Es ist daher zu begrüßen, dass das OLG Köln der fehlenden Einfluss- oder Wahrnehmungsmöglichkeit des Abgemahnten auf den technischen Vorgang der Sachverhaltsermittlung konsequent durch Anwendung der Ausnahmeregelung des § 138 Abs. 4 ZPO begegnet. Dieser lautet:

 

„Eine Erklärung mit Nichtwissen ist nur über Tatsachen zulässig, die weder eigene Handlungen der Partei noch Gegenstand ihrer eigenen Wahrnehmung gewesen sind.“

 

Dem bisher vorherrschende „Automatismus“, bei Bestreiten der Täterschaft ohne Nennung des tatsächlichen Täters stets von einer (unbeachtlichen) Schutzbehauptung des Abgemahnten auszugehen, wird damit vom OLG Köln eine Absage erteilt.
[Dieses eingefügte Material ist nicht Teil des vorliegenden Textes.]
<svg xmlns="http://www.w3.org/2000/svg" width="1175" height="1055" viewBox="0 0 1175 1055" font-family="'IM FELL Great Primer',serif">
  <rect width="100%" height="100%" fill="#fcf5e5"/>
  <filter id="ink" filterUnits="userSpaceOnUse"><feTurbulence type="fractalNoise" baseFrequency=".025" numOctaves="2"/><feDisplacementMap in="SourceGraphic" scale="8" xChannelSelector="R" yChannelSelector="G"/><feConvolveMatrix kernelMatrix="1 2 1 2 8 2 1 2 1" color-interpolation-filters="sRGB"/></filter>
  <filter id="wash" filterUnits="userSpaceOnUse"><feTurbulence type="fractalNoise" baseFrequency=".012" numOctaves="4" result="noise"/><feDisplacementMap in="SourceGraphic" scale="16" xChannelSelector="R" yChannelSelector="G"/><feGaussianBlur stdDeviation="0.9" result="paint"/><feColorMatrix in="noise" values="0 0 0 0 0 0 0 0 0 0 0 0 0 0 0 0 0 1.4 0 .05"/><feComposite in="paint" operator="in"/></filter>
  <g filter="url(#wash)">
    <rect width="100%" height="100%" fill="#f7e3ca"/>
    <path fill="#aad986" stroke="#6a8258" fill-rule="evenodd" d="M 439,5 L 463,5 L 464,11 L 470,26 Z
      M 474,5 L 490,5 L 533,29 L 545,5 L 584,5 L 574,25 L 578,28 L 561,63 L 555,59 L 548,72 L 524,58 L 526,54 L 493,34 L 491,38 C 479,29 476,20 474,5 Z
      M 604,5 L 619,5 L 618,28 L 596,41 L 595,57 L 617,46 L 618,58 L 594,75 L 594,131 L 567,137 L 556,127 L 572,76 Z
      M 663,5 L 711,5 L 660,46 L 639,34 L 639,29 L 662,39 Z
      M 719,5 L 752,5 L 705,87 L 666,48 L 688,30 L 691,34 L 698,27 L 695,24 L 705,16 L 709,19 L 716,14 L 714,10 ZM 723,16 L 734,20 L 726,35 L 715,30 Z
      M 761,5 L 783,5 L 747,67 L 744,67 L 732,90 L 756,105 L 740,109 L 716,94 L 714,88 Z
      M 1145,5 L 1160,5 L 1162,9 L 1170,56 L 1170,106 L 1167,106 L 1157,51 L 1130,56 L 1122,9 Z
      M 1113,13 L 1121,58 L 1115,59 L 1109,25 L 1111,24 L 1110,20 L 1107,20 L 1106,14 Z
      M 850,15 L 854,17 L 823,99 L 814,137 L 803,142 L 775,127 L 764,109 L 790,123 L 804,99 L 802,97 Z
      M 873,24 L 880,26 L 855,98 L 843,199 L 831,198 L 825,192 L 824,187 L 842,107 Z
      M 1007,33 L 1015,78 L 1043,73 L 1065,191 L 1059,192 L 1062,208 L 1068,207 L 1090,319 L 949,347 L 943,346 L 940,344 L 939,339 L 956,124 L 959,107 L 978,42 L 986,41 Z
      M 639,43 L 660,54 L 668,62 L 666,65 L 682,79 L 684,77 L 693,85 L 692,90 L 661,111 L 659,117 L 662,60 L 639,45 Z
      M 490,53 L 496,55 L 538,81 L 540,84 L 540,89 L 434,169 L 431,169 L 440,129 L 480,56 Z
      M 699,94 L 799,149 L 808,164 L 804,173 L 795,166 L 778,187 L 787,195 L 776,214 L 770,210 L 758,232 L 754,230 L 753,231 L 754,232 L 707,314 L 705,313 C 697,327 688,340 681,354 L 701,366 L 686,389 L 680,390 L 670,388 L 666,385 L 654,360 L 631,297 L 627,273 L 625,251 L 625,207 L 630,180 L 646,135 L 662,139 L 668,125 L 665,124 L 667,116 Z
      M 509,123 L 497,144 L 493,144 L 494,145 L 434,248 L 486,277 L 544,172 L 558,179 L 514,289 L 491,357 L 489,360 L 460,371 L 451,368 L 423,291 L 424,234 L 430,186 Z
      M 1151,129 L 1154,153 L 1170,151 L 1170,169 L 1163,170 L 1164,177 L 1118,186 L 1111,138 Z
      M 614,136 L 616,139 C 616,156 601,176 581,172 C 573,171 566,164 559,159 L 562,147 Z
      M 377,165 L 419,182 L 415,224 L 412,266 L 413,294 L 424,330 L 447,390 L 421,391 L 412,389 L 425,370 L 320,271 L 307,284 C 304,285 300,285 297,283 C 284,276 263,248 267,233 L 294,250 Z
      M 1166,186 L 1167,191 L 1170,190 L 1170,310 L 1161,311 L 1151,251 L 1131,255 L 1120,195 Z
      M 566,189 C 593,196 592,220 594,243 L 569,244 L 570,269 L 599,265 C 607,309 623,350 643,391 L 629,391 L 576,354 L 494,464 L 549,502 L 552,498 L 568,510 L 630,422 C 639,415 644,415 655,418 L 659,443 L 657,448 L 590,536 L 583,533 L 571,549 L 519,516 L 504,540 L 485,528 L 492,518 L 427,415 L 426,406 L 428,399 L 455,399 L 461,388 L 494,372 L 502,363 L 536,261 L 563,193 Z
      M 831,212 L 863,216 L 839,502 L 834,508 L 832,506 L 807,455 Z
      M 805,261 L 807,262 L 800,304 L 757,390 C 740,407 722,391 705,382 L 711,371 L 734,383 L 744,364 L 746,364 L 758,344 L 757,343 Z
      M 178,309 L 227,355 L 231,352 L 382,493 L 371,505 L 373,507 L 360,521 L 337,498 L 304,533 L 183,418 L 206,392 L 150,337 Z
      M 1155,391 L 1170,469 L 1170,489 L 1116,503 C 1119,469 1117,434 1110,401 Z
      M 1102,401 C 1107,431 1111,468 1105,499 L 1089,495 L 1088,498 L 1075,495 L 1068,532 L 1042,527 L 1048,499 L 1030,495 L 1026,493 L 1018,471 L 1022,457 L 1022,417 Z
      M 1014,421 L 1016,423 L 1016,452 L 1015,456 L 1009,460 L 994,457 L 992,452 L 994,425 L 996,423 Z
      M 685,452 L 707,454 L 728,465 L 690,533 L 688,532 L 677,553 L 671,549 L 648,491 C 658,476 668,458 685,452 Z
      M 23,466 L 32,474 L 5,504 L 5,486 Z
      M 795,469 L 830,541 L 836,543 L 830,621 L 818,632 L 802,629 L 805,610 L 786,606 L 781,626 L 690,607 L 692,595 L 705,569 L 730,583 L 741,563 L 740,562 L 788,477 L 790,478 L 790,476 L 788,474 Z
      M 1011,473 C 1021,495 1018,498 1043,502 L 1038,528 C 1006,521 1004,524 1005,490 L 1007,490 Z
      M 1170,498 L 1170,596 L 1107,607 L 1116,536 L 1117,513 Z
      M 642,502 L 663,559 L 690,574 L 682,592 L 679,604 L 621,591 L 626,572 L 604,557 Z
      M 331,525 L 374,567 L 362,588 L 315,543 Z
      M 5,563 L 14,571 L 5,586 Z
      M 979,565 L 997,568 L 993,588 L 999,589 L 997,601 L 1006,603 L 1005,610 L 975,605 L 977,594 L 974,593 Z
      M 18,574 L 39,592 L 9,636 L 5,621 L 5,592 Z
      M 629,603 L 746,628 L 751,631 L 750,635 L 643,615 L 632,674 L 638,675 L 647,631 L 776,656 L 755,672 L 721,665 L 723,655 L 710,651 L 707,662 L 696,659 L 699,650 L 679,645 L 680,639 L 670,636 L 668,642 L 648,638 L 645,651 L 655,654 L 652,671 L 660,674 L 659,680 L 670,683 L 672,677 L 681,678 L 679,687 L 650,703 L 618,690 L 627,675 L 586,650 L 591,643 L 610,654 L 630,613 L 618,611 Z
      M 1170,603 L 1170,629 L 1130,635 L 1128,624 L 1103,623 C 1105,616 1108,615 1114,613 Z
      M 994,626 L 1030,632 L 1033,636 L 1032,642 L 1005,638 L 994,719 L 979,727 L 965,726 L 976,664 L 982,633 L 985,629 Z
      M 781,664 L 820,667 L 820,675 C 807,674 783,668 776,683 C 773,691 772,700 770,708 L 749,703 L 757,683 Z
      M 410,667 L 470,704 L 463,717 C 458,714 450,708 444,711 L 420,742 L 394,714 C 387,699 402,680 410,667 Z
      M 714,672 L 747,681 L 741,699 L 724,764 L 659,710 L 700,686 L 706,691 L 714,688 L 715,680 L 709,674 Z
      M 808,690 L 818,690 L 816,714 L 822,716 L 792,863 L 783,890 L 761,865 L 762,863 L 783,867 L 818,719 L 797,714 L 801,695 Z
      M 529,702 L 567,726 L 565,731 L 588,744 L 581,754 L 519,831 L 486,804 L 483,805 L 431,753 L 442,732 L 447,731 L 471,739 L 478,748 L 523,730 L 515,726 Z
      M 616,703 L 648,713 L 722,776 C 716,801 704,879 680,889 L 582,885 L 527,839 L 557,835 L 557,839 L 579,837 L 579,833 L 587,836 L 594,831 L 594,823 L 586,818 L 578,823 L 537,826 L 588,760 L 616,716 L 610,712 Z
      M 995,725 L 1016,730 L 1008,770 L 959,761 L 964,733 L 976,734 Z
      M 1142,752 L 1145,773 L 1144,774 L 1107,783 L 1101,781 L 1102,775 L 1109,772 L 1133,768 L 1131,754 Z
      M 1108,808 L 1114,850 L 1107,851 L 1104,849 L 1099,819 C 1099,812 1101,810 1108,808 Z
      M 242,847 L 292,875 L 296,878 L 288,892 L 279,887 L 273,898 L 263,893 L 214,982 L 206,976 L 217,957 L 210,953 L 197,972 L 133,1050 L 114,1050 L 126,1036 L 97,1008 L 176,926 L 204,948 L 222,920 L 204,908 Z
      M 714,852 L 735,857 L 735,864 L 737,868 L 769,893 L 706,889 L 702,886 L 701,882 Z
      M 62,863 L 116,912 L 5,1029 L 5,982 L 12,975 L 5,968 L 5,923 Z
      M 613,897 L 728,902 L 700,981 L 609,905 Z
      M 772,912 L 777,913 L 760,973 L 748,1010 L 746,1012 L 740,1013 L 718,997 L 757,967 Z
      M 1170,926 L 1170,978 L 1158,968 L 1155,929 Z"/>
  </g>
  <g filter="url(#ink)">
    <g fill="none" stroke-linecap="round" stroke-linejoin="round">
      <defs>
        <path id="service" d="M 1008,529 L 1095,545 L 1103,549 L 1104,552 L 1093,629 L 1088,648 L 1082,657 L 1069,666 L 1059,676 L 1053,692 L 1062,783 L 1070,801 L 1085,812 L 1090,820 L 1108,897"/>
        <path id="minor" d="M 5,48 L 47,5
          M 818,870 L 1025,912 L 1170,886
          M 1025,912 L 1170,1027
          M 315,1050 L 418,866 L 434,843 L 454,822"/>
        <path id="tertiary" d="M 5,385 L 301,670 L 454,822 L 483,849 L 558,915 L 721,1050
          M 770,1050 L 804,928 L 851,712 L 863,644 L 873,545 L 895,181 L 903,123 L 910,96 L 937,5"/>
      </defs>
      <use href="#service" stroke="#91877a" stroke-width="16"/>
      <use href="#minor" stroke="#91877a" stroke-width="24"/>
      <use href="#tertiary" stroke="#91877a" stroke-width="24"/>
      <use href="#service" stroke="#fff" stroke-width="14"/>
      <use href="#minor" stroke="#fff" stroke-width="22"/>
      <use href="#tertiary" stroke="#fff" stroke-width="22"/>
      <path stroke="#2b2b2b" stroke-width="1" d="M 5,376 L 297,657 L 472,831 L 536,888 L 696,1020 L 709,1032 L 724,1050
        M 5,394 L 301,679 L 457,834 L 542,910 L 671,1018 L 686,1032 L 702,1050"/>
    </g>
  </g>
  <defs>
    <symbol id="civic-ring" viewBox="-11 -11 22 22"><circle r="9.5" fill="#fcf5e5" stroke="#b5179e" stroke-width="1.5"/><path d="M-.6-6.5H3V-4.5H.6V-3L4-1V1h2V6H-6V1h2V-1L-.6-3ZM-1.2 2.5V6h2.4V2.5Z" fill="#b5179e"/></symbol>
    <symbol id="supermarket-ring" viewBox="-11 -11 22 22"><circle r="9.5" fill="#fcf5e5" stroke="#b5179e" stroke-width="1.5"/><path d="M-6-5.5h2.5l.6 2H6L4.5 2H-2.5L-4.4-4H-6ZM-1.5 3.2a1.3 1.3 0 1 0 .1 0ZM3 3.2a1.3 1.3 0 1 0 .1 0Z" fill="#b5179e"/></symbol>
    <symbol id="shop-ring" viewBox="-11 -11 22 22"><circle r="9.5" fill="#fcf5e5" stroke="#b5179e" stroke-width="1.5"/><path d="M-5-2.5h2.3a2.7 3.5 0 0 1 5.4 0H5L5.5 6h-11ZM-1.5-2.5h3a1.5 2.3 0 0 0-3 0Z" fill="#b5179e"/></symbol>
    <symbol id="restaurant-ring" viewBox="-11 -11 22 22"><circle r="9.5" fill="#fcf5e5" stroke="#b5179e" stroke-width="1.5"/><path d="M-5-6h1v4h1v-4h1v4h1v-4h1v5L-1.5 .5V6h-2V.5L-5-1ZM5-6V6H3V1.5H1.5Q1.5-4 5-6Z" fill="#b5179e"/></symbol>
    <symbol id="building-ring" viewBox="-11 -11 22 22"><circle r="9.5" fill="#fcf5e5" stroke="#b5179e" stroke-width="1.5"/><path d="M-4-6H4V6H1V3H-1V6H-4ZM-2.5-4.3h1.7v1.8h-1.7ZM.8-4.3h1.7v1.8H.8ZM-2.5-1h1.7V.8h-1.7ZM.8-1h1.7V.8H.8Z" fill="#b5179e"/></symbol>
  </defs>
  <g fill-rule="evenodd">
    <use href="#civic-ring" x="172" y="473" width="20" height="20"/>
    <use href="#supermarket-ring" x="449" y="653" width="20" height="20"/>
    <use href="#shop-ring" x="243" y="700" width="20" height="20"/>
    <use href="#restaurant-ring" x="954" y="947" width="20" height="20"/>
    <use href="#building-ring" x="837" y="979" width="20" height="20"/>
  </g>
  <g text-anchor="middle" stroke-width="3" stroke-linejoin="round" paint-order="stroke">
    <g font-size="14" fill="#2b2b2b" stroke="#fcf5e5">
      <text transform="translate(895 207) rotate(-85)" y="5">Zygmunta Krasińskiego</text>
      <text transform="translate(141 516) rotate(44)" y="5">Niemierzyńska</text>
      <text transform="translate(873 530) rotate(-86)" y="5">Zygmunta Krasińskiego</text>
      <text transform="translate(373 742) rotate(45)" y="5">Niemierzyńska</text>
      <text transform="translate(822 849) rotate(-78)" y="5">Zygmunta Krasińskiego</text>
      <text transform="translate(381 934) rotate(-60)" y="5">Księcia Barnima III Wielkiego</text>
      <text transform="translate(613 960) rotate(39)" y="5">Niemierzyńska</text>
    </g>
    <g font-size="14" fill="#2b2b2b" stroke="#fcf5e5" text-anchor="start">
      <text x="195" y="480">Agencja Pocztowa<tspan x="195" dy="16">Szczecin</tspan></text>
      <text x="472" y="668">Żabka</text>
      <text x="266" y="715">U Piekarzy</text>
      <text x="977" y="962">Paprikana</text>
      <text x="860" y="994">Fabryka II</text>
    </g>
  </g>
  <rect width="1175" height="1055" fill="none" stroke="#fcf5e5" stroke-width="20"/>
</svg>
Dies ist vor allem vor dem Hintergrund richtig und wichtig, dass Fachleute begründete Zweifel an der Funktionsweise der von einem ähnlichen Unternehmen eingesetzten Software zur Beweisermittlung hegen.

 

Es bleibt daher zu hoffen, dass sich andere Gerichte dem anschließen und keine unerfüllbaren Anforderungen an den „Beweis der Unschuld“ durch den Abgemahnten stellen.

 

Sachverständigengutachten könnten überprüft werden

 

Das OLG Köln lässt es jedoch nicht dabei bewenden, sondern spricht das aus, was eigentlich selbstverständlich sein sollte: weder das Gericht noch die Parteien sind an tatsächliche Feststellungen aus anderen Verfahren gebunden. Nur weil eine bestimmte Ermittlungssoftware des Abmahners in einem anderen Verfahren nicht untersucht oder beanstandet wurde, spricht dies gerade nicht dafür, dass die Software ordnungsgemäß funktioniert oder keiner Funktionsprüfung durch einen vom Gericht bestellten Gutachter mehr bedarf. Ebenso verhält es sich mit dem Ermittlungsergebnis nach dem landgerichtlichen Auskunftsverfahren: Da von einem Richter am Landgericht mit Blick auf den Umfang derartiger Auskunftsanträge nicht ernsthaft erwartet werden kann, jede einzelne von mehreren tausend Kombinationen aus Zeitstempel und IP-Adresse zu überprüfen, muss diese Überprüfung im Einzelfall jedenfalls vom erkennenden Gericht des Unterlassungs- bzw. Zahlungsklageverfahrens nachgeholt werden. Das Gericht sollte sich jedoch gerade dann nicht darauf zurückziehen, es spreche ein Anschein für die Richtigkeit der ermittelten Ergebnisse, wenn die Richtigkeit der Ergebnisse bis zu dem Zeitpunkt noch gar nicht überprüft wurde.

 

Kein Freibrief für Filesharer!

 

Zwar ist nach dieser Entscheidung des OLG Köln der Ball wieder ein wenig mehr ins Feld der Abmahner geschlagen, die nun vielleicht eher damit zu rechnen haben, das meist schon im Abmahnschreiben zitierte Sachverständigengutachten zur Funktion der Ermittlungssoftware nun auch tatsächlich aus der Tasche zücken und auf das Richterpult legen zu müssen, jedoch ist dies noch lange kein Freibrief für zurecht abgemahnte Filesharer.

 

Denn bisher handelt es sich nur um eine einzelne obergerichtliche Entscheidung, die zwar eine große Überzeugungskraft innehaben mag, jedoch für andere Oberlandesgerichtsbezirke nicht bindend ist. Des Weiteren ist eine überzeugende Beweisführung durch den Abmahner auch im so genannten Strengbeweisverfahren möglich, da die verschiedenen eingesetzten Ermittlungsprogramme in vielen Fällen ja tatsächlich zum richtigen Täter bzw. Anschlussinhaber führen.

 

Außerdem sollte man sich dieser Verteidigung nicht ohne umfassende anwaltliche Beratung bedienen, denn die Folge des unwirksamen Bestreitens mit Nichtwissen ist die Fiktion des Zugeständnisses, der Abgemahnte wird also so behandelt, als habe er die behauptete Tatsache gar nicht in Zweifel gezogen. Diese Folge hat auch das LG Köln in Kenntnis der obigen OLG Entscheidung angewendet, weil im dortigen Fall schlicht die falschen Tatsachen mit Nichtwissen bestritten wurden.